Written task:
Pull out, word for word, the text of the entries below, starting at the very beginning and ending at the line that contains "Supérieur et de". Leave the pictures out of your answer.

● ● ●

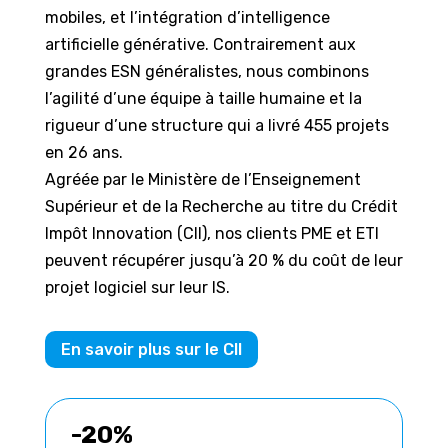
mobiles, et l’intégration d’intelligence
artificielle générative. Contrairement aux
grandes ESN généralistes, nous combinons
l’agilité d’une équipe à taille humaine et la
rigueur d’une structure qui a livré 455 projets
en 26 ans.
Agréée par le Ministère de l’Enseignement
Supérieur et de la Recherche au titre du Crédit
Impôt Innovation (CII), nos clients PME et ETI
peuvent récupérer jusqu’à 20 % du coût de leur
projet logiciel sur leur IS.
En savoir plus sur le CII
-20%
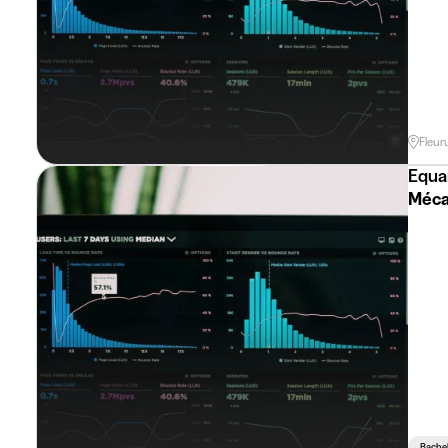
Fleur
Equa
Méca
Bachel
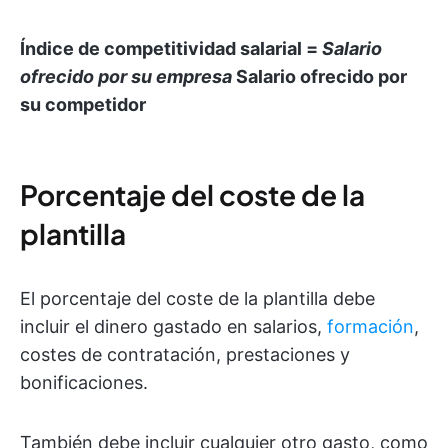
Índice de competitividad salarial =
Salario
ofrecido por su empresa
Salario ofrecido por
su competidor
Porcentaje del coste de la
plantilla
El porcentaje del coste de la plantilla debe
incluir el dinero gastado en salarios,
formación
,
costes de contratación, prestaciones y
bonificaciones.
También debe incluir cualquier otro gasto, como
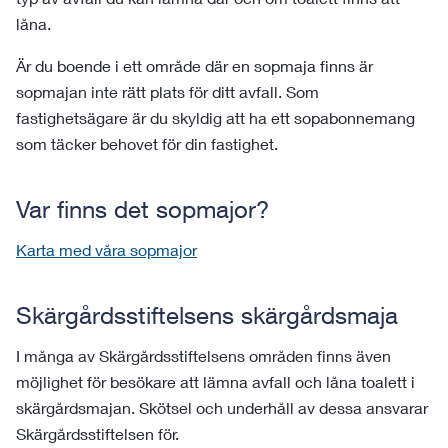
låna.
Är du boende i ett område där en sopmaja finns är
sopmajan inte rätt plats för ditt avfall. Som
fastighetsägare är du skyldig att ha ett sopabonnemang
som täcker behovet för din fastighet.
Var finns det sopmajor?
Karta med våra sopmajor
Skärgårdsstiftelsens skärgårdsmaja
I många av Skärgårdsstiftelsens områden finns även
möjlighet för besökare att lämna avfall och låna toalett i
skärgårdsmajan. Skötsel och underhåll av dessa ansvarar
Skärgårdsstiftelsen för.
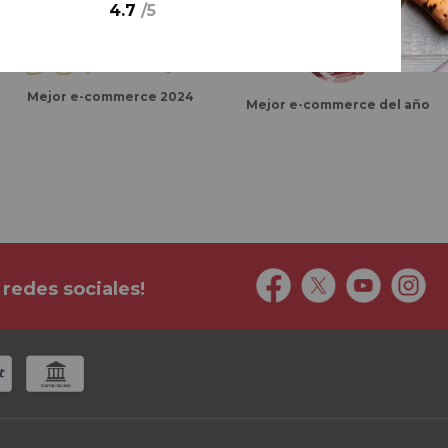
4.7
/
5
Mejor e-commerce 2024
Mejor e-commerce del año
 redes sociales!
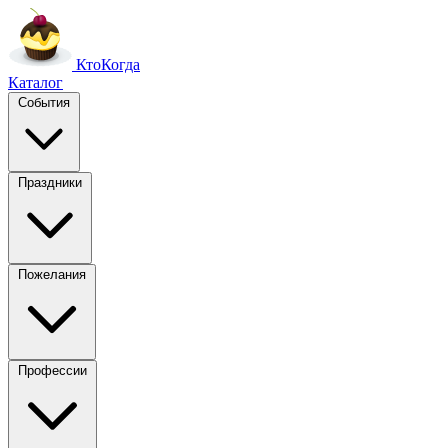
Кто
Когда
Каталог
События
Праздники
Пожелания
Профессии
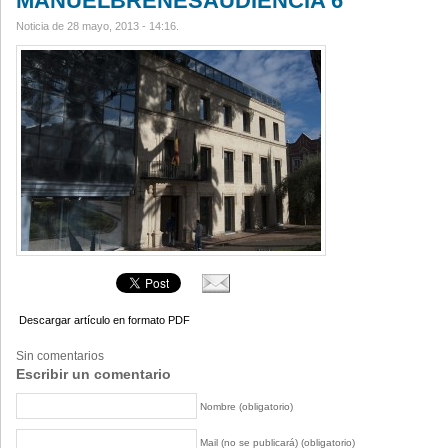
MANUELBRENESAUDIENCIA 6
Noticia de 28 mayo, 2013 - 14:16.
Descargar artículo en formato PDF
Sin comentarios
Escribir un comentario
Nombre (obligatorio)
Mail (no se publicará) (obligatorio)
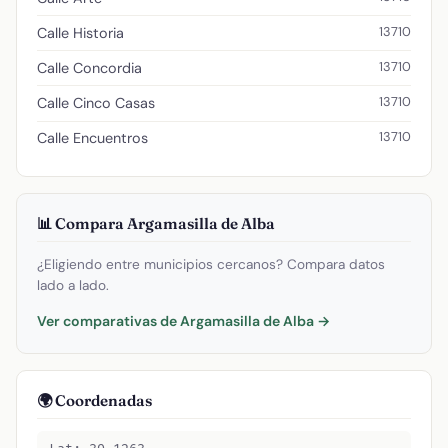
13710
Calle Historia
13710
Calle Concordia
13710
Calle Cinco Casas
13710
Calle Encuentros
📊 Compara Argamasilla de Alba
¿Eligiendo entre municipios cercanos? Compara datos
lado a lado.
Ver comparativas de Argamasilla de Alba →
🌍 Coordenadas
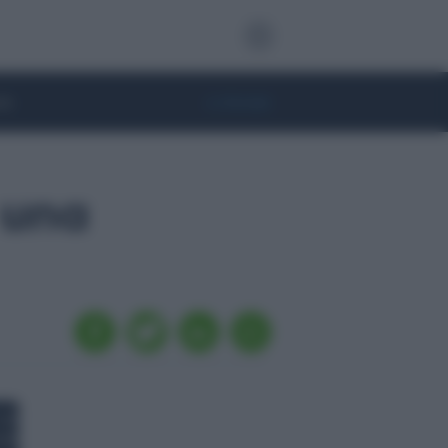
te
• Lifestyle
 una
CAMBIO
EURO/FRANCO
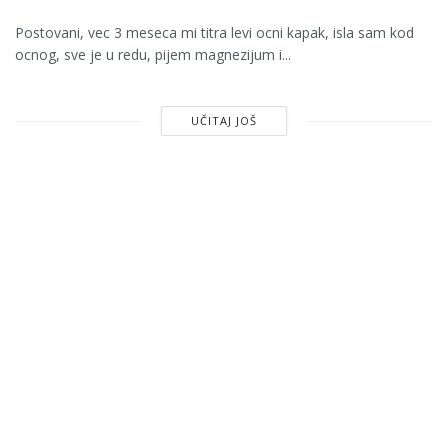
Postovani, vec 3 meseca mi titra levi ocni kapak, isla sam kod
ocnog, sve je u redu, pijem magnezijum i...
UČITAJ JOŠ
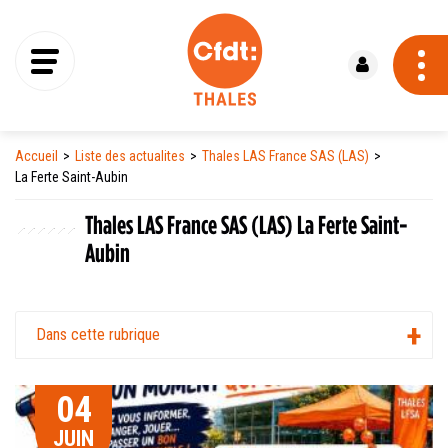
Se connecter
Accueil
Liste des actualites
Thales LAS France SAS (LAS)
La Ferte Saint-Aubin
Thales LAS France SAS (LAS) La Ferte Saint-
Aubin
Dans cette rubrique
04
JUIN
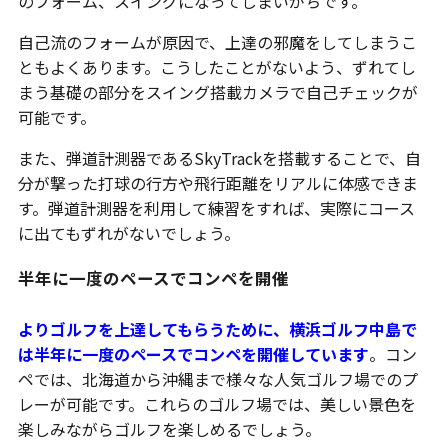
のフォーム、スイングになってしまいがちです。
自己流のフォームが原因で、上達の邪魔をしてしまうこ
ともよくあります。こうしたことがないよう、ずれてし
まう基礎の部分をスイング搭載カメラで自己チェックが
可能です。
また、弾道計測器であるSkyTrackを搭載することで、自
分が撃った打球の行方や飛行距離をリアルに体感できま
す。弾道計測器を利用して練習をすれば、実際にコース
に出てもずれがないでしょう。
半年に一度のペースでコンペを開催
よりゴルフを上達してもらうために、横浜ゴルフ中島で
は半年に一度のペースでコンペを開催しています
。コン
ペでは、北海道から沖縄まで様々な人気ゴルフ場でのプ
レーが可能です。これらのゴルフ場では、美しい景色を
楽しみながらゴルフを楽しめるでしょう。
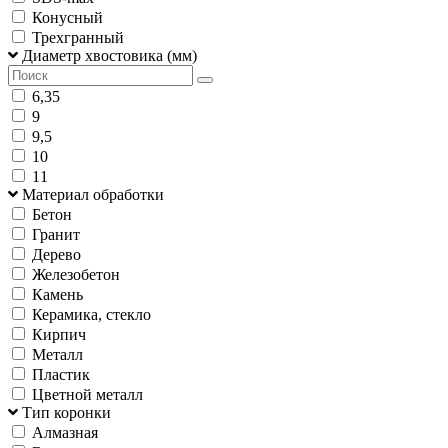
Конусный
Трехгранный
Диаметр хвостовика (мм)
6,35
9
9,5
10
11
Материал обработки
Бетон
Гранит
Дерево
Железобетон
Камень
Керамика, стекло
Кирпич
Металл
Пластик
Цветной металл
Тип коронки
Алмазная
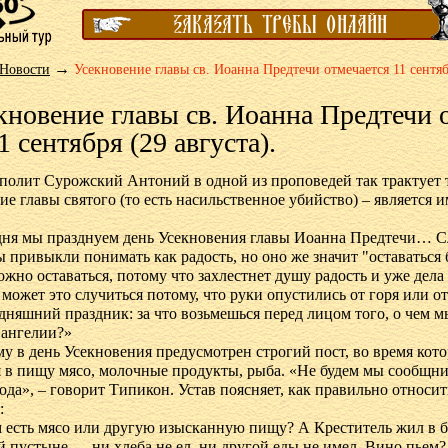
→
Новости
Усек­но­ве­ние гла­вы св. Иоан­на Пред­те­чи от­ме­ча­ет­ся 11 сен­тяб­
­но­ве­ние гла­вы св. Иоан­на Пред­те­чи о
1 сен­тяб­ря (29 ав­гу­ста).
по­лит Су­рож­ский Ан­то­ний в од­ной из про­по­ве­дей так трак­ту­ет
ние гла­вы свя­то­го (то есть на­силь­ствен­ное убий­ство) – яв­ля­ет­ся
дня мы празд­ну­ем день Усек­но­ве­ния гла­вы Иоан­на Пред­те­чи… С
 при­вык­ли по­ни­мать как ра­дость, но оно же зна­чит "оста­вать­ся б
ож­но оста­вать­ся, по­то­му что за­хлестнет ду­шу ра­дость и уже де­л
мо­жет это слу­чить­ся по­то­му, что ру­ки опу­сти­лись от го­ря или о
о­дняш­ний празд­ник: за что возь­мешь­ся пе­ред ли­цом то­го, о чем м
ан­ге­лии?»
му в день Усек­но­ве­ния преду­смот­рен стро­гий пост, во вре­мя ко­то
ся в пи­щу мя­со, мо­лоч­ные про­дук­ты, ры­ба. «Не бу­дем мы со­общ­ни
­да», – го­во­рит Ти­пи­кон. Устав по­яс­ня­ет, как пра­виль­но от­но­сит
:
м есть мя­со или дру­гую изыс­кан­ную пи­щу? А Кре­сти­тель жил в б
ой пу­стыне — ни хле­ба не ел, ни дру­гой еды не имел. Ви­но пьем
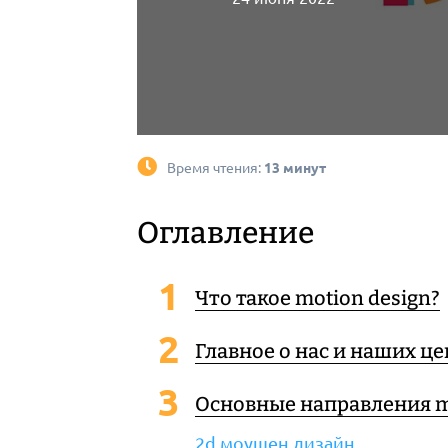
Время чтения:
13 минут
Оглавление
Что такое motion design?
Главное о нас и наших ц
Основные направления m
2d моушен дизайн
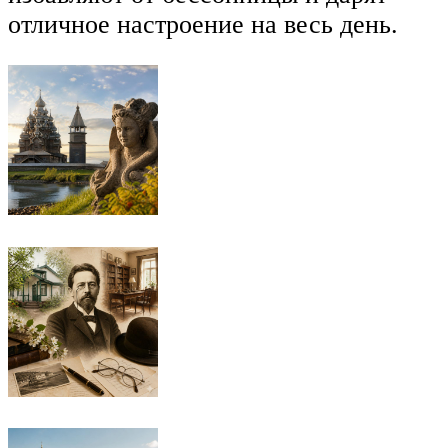
отличное настроение на весь день.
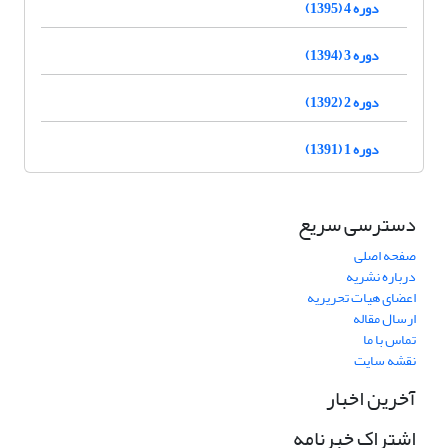
دوره 4 (1395)
دوره 3 (1394)
دوره 2 (1392)
دوره 1 (1391)
دسترسی سریع
صفحه اصلی
درباره نشریه
اعضای هیات تحریریه
ارسال مقاله
تماس با ما
نقشه سایت
آخرین اخبار
اشتراک خبرنامه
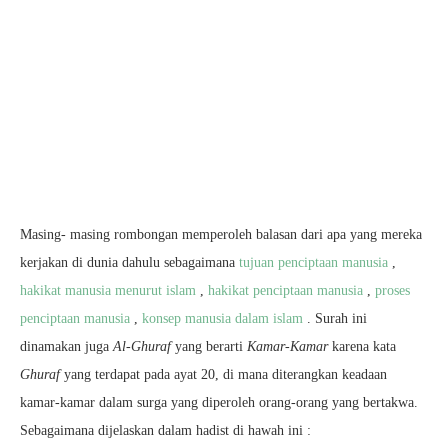
Masing- masing rombongan memperoleh balasan dari apa yang mereka
kerjakan di dunia dahulu sebagaimana
tujuan penciptaan manusia
,
hakikat manusia menurut islam
,
hakikat penciptaan manusia
,
proses
penciptaan manusia
,
konsep manusia dalam islam
. Surah ini
dinamakan juga
Al-Ghuraf
yang berarti
Kamar-Kamar
karena kata
Ghuraf
yang terdapat pada ayat 20, di mana diterangkan keadaan
kamar-kamar dalam surga yang diperoleh orang-orang yang bertakwa.
Sebagaimana dijelaskan dalam hadist di hawah ini :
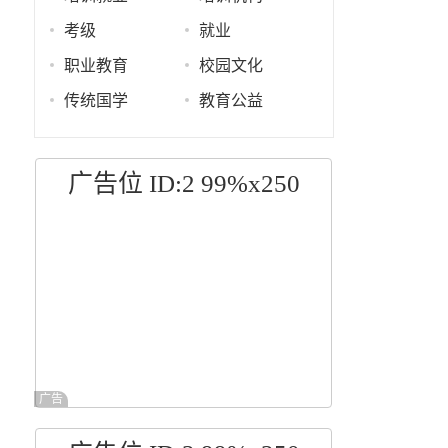
考级
就业
职业教育
校园文化
传统国学
教育公益
广告位 ID:2 99%x250
广告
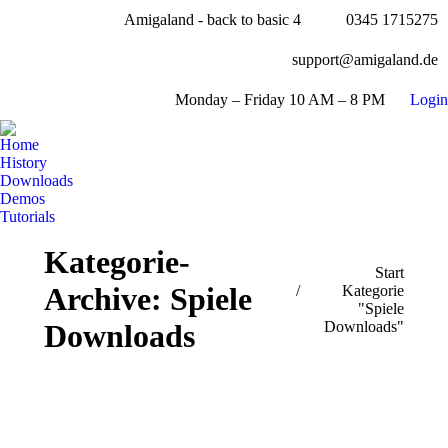
Amigaland - back to basic 4
0345 1715275
Facebook
page
YouTube
support@amigaland.de
opens
page
Whatsapp
in
opens
Monday – Friday 10 AM – 8 PM
Login
page
new
E-
in
opens
window
Mail
new
Home
in
page
History
window
new
opens
Downloads
window
Demos
in
Tutorials
new
Search:
window
Kategorie-
Sie befinden sich hier:
Start
Archive:
Spiele
Kategorie
"Spiele
Downloads"
Downloads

● ● ●

Solution below:
mobiles, et l’intégration d’intelligence
artificielle générative. Contrairement aux
grandes ESN généralistes, nous combinons
l’agilité d’une équipe à taille humaine et la
rigueur d’une structure qui a livré 455 projets
en 26 ans.
Agréée par le Ministère de l’Enseignement
Supérieur et de la Recherche au titre du Crédit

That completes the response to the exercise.